§ Problem set
• A. Answer these questions using the First Horizon excerpt below:
(i) In what year was the company incorporated?
(ii) What are the lowest and highest target prices the firms gave?
(iii) How much did First Horizon hold in deposits as of Mar 31, 2018?
• B. Transcribe the stretch of the First Horizon excerpt below from "Reason for Report: 1Q18" through "Ed.: 5; 7; 0.".
• C. Go on with the First Horizon excerpt below, starting after its final sentence.

§ Excerpted passage
==============================

Reason for Report: 1Q18 Earnings Update
Prev. Ed: 4Q17 and 2017 Earnings Update, Mar 12, 2018
Brokers’ Recommendations: Positive: 64.3% (9); Neutral: 35.7% (5 firms); Negative: 0.0% (0) Prev. Ed.: 5; 7; 0.
Brokers’ Target Price: $22.36 (↑11 cents from the last edition, 14 firms) Brokers’ Avg. Exp. Return: 14.4%
Note: A Flash Update on 1Q18 Earnings was done on Apr 13, 2018.
Portfolio Manager Executive Summary
Incorporated in 1968, First Horizon National Corporation (FHN) is a financial services company based in Memphis, TN. It is the parent company of First Tennessee Bank and FTN Financial.
Trend of Broker Opinions: Broker sentiment on the stock remains skewed towards the positive side with 64.3% of the firms in the Digest group rating the stock positive and 35.7% rating it neutral. Target prices provided by the firms range from a low of $21.00 to a high of $25.00 per share. The average came in at $22.36, implying a positive return of 14.4%.
Chief Investment Considerations:
▪ Inorganic growth opportunities
▪ Strong capital position
▪ Improving credit quality
▪ Ability to return capital to its shareholders
▪ Loan growth
▪ Low Regulatory Issues
▪ Rising interest rate environment
▪ Gradual ease in pressure on net interest margin
Positive or equivalent outlook – Nine firms or 64.3%: According to these firms, First Horizon remains well positioned for growth supported by a focused management lineup, improving asset quality and investment in technological enhancement. Further, the firms expect the company to benefit from its improving operating trends, and growing market share and loans. Management has positioned the company well to absorb credit weakness, prepared it to take advantage of opportunities in its core market and benefit from a recovering economy. Also, the company is expected to break even on its non-strategic business after successive run-offs in the prior quarters. Additionally, its solid fundamentals and capital deployment activities continue to be positives. Also, the recent interest rate hikes by the Fed is likely to ease the pressure on net interest margin. Moreover, lower commercial tax rate is likely to support earnings growth
Neutral or equivalent outlook – Five firms or 35.7%: According to these firms, First Horizon’s inorganic growth strategy along with improving interest income will support revenues. The company’s plan to return excess capital to shareholders in the coming period indicates strong balance sheet position. However, legacy mortgage issues and lower quality non-strategic assets may hinder growth going forward. Given the concerns related to the company’s potential exposure to private label securitization losses, the neutral firms expect the upside potential to be constrained in the near term.
May 17, 2018
Formerly known as First Tennessee National Corporation, First Horizon National Corporation is a financial services company based in Memphis, TN which was incorporated in 1968. The company began as a small community bank chartered in 1864. It is the holding company for First Tennessee Bank and FTN Financial. First Tennessee Bank offers deposit products, loans, investments, insurance, financial planning, trusts, asset management and cash management services in Tennessee. FTN Financial provides capital markets and investment banking services. As of Mar 31, 2018, First Horizon had $40.5 billion in total assets, $27.2 billion in loans net of unearned income and $30.8 billion in deposits.

==============================

Collected data entries
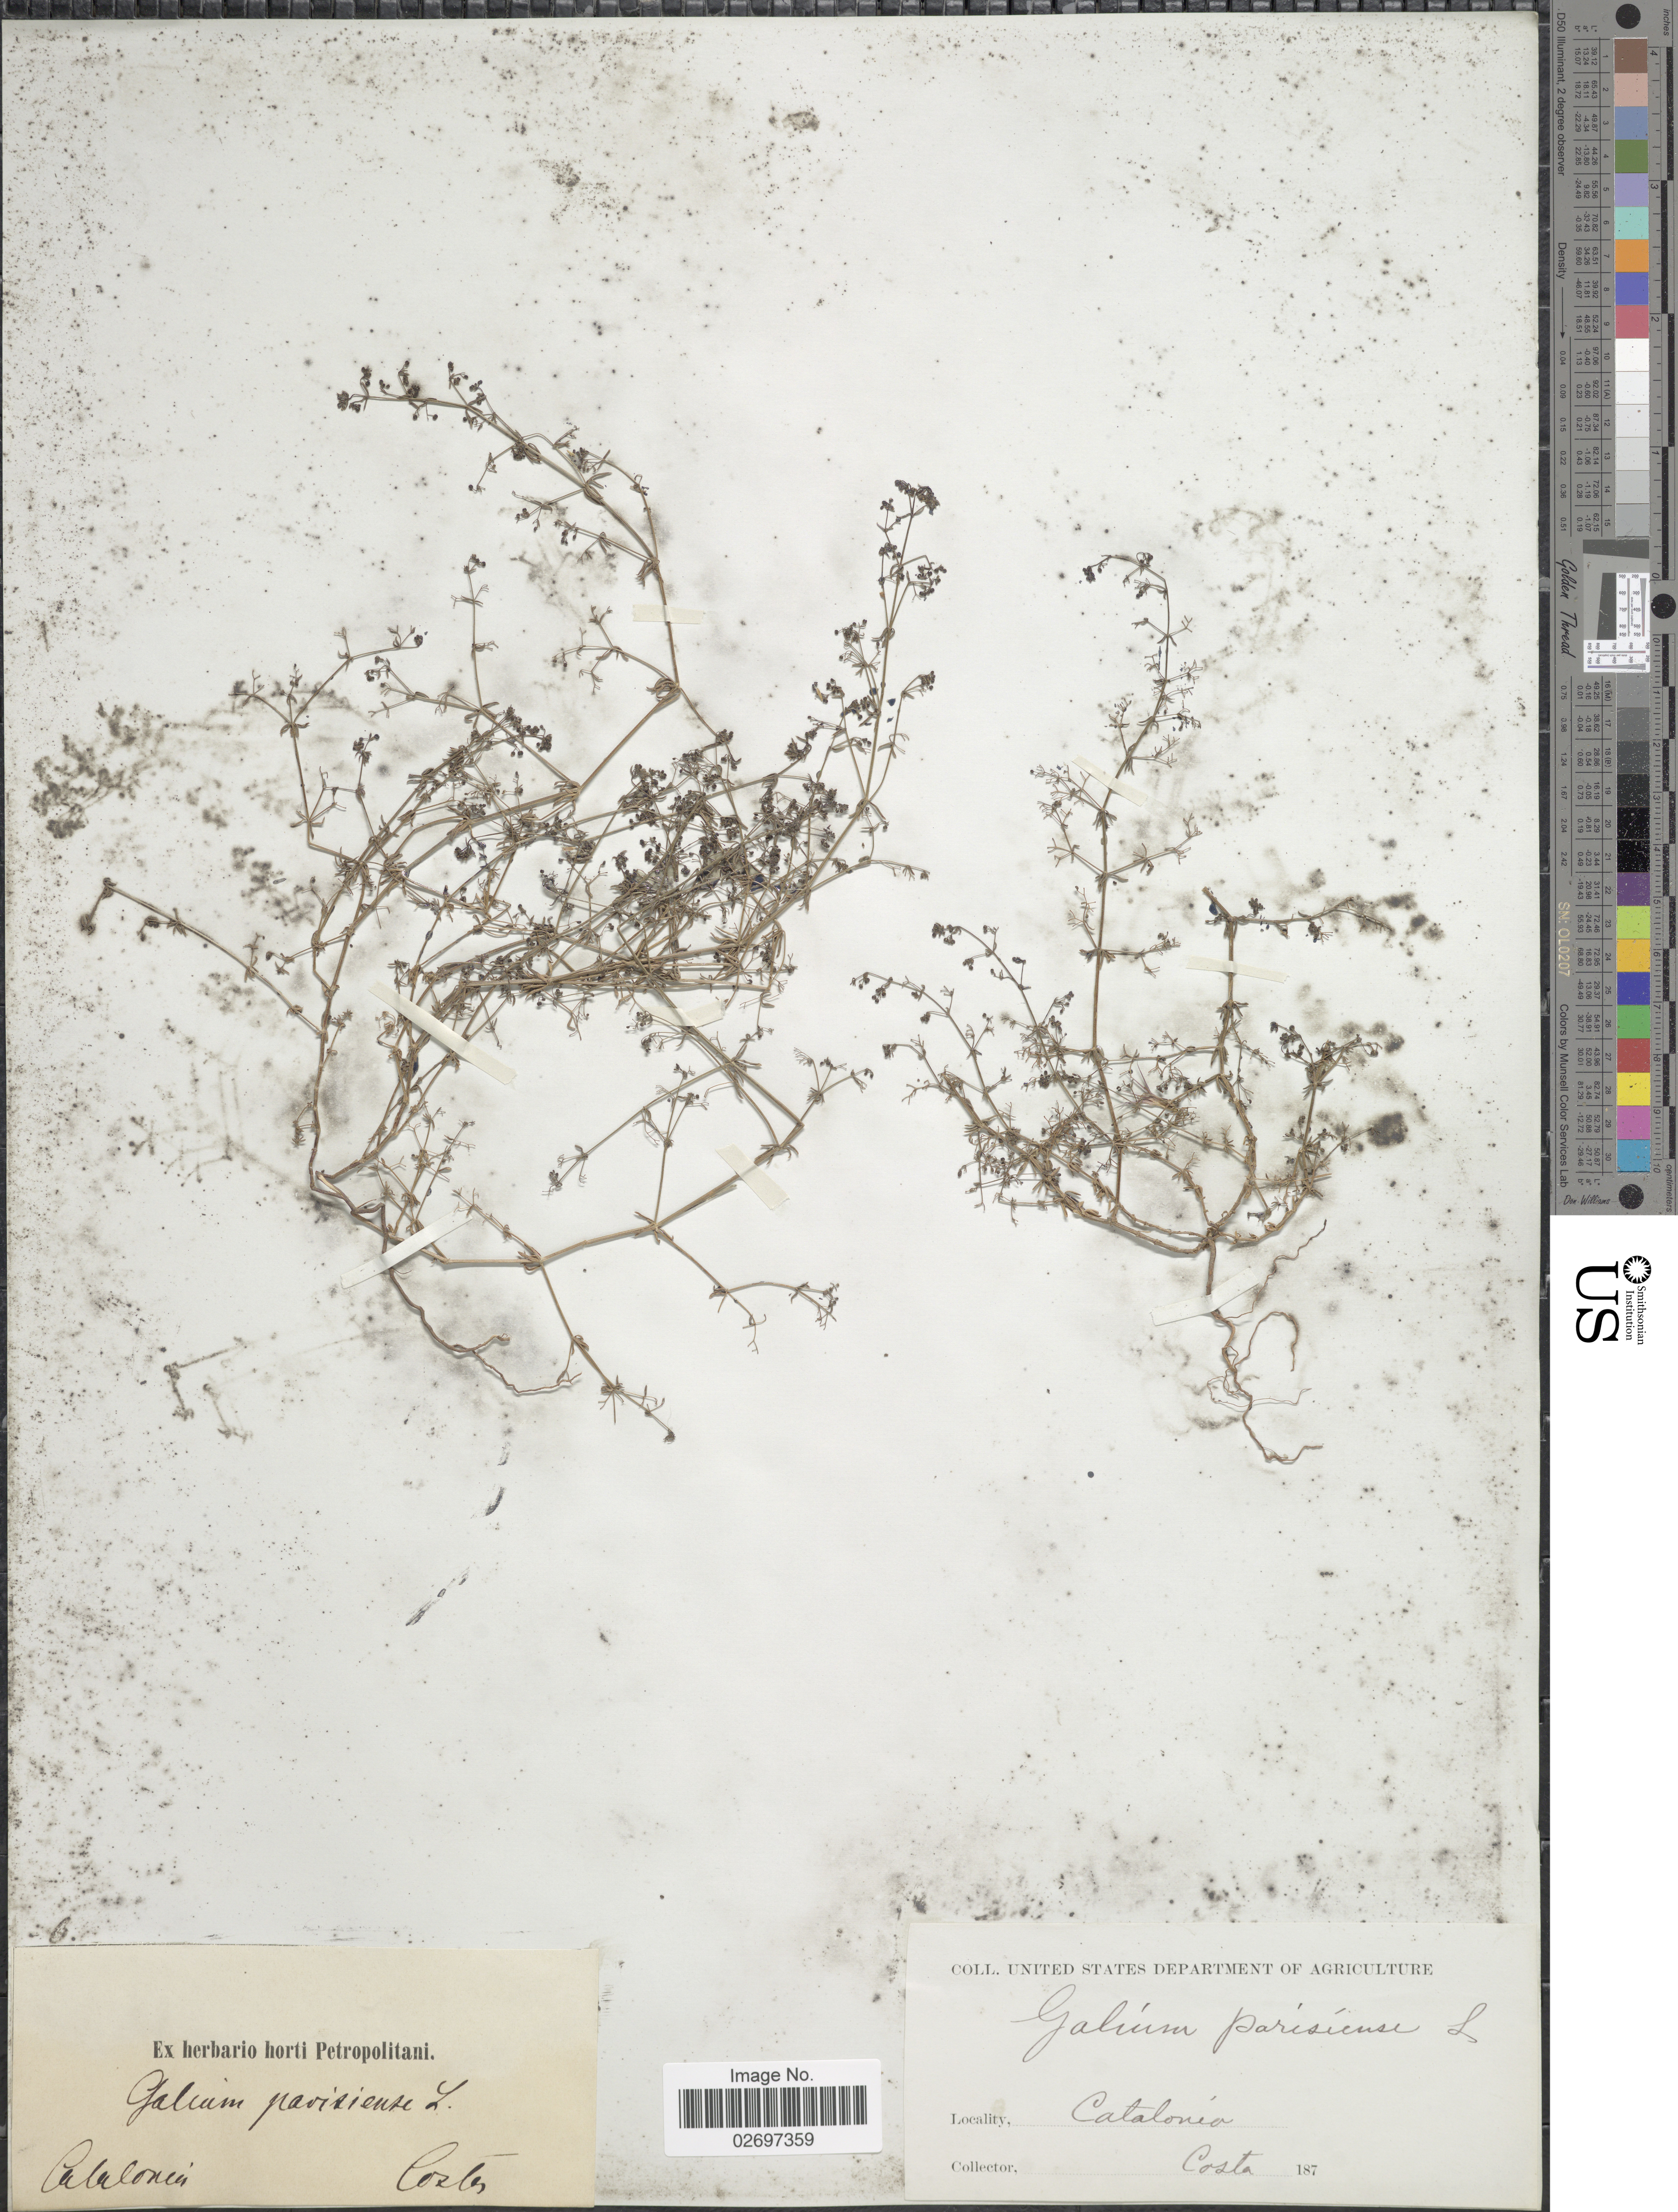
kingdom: Plantae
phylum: Tracheophyta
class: Magnoliopsida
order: Gentianales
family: Rubiaceae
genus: Galium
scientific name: Galium parisiense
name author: L.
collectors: -. Costes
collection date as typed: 187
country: Spain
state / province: Catalunya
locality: Catalonia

==============================

§ In response
• A.
(i) 1968
(ii) $21.00 and $25.00 per share
(iii) $30.8 billion

• B.
Reason for Report: 1Q18 Earnings Update
Prev. Ed: 4Q17 and 2017 Earnings Update, Mar 12, 2018
Brokers’ Recommendations: Positive: 64.3% (9); Neutral: 35.7% (5 firms); Negative: 0.0% (0) Prev. Ed.: 5; 7; 0.

• C.
In December 2017, First Horizon acquired Capital Bank Financial Corp. for a total value of $2.2 billion and became the fourth largest regional bank in the Southeast. In April 2017, FTN Financial, a division of First Tennessee Bank, completed the acquisition of Houston-based financial company, Coastal Securities. First Tennessee Bank is a subsidiary of First Horizon. The $160-million deal was signed in October 2016, for payment in cash, based on the book/market value of acquired net assets at closing. The deal was immediately accretive to First Horizon’s earnings per share, return on tangible common equity and return on assets.
The company has four business segments: regional banking, capital markets, corporate and non-strategic.
▪ The Regional Banking segment offers financial products and services, including traditional lending and deposit taking, to retail and commercial customers in Tennessee and surrounding markets. Regional banking provides investments, financial planning, trust services and asset management, credit card, cash management and first-lien mortgage originations within the Tennessee footprint. Additionally, the regional banking segment includes correspondent banking, which provides credit, depository and additional banking-related services to other financial institutions.
▪ The Fixed Income segment consists of fixed income sales, trading and strategies for institutional clients in the U.S. and abroad, loan sales, portfolio advisory and derivative sales.
▪ The Corporate segment consists of gains from the extinguishment of debt, unallocated corporate expenses, subordinated debt issuances and preferred stock expenses, bank-owned life insurance, unallocated interest income associated with excess equity, net impact of raising incremental capital, revenues and deferred compensation plans expenses, funds management, low-income housing investment activities and various charges related to restructuring, repositioning and efficiency.
▪ The Non-strategic segment includes the wind-down of national consumer lending activities, legacy mortgage banking elements including servicing fees, and associated ancillary revenues and expenses related to these businesses. It also consists of the wind-down trust preferred loan portfolio and exited businesses along with related restructuring, repositioning and efficiency charges.
Its website is:
The key positives and negatives as identified by the analysts are addressed below:
|Key Positive Arguments |Key Negative Arguments |
|First Horizon has executed several strategic repositioning efforts to |Slow rate of economic growth might impact loan demand. |
|improve long-term profitability. |Above average mortgage repurchase exposure weighs on profitability. |
|Increasing revenue base with rising interest income. |Uncertainty surrounding the impact of mortgage repurchase activity |
|The company possesses a unique combination of credit leverage and |(specifically the private label exposure) is a challenge for First Horizon. |
|capital strength. | |
|Significant efforts recognized in reducing risk and de-leveraging | |
|balance sheet. | |
|Excess capital could be deployed through acquisitions, buybacks or | |
|eventual growth in the balance sheet. | |
|Rising interest rates and lower tax rates to benefit the company. | |
Note: First Horizon operates on a calendar year basis.
May 17, 2018
First Horizon has implemented several strategic repositioning measures to improve long-term profitability. It was one of the first banks to address its credit problems in this cycle. Prior to 2008, the company focused on a national lending strategy that included a construction lending business and a mortgage origination and servicing platform. The company’s exposure to national mortgage and construction lending made a severe impact on the company, leading to its exit from these business lines and focus on its core Tennessee banking franchise.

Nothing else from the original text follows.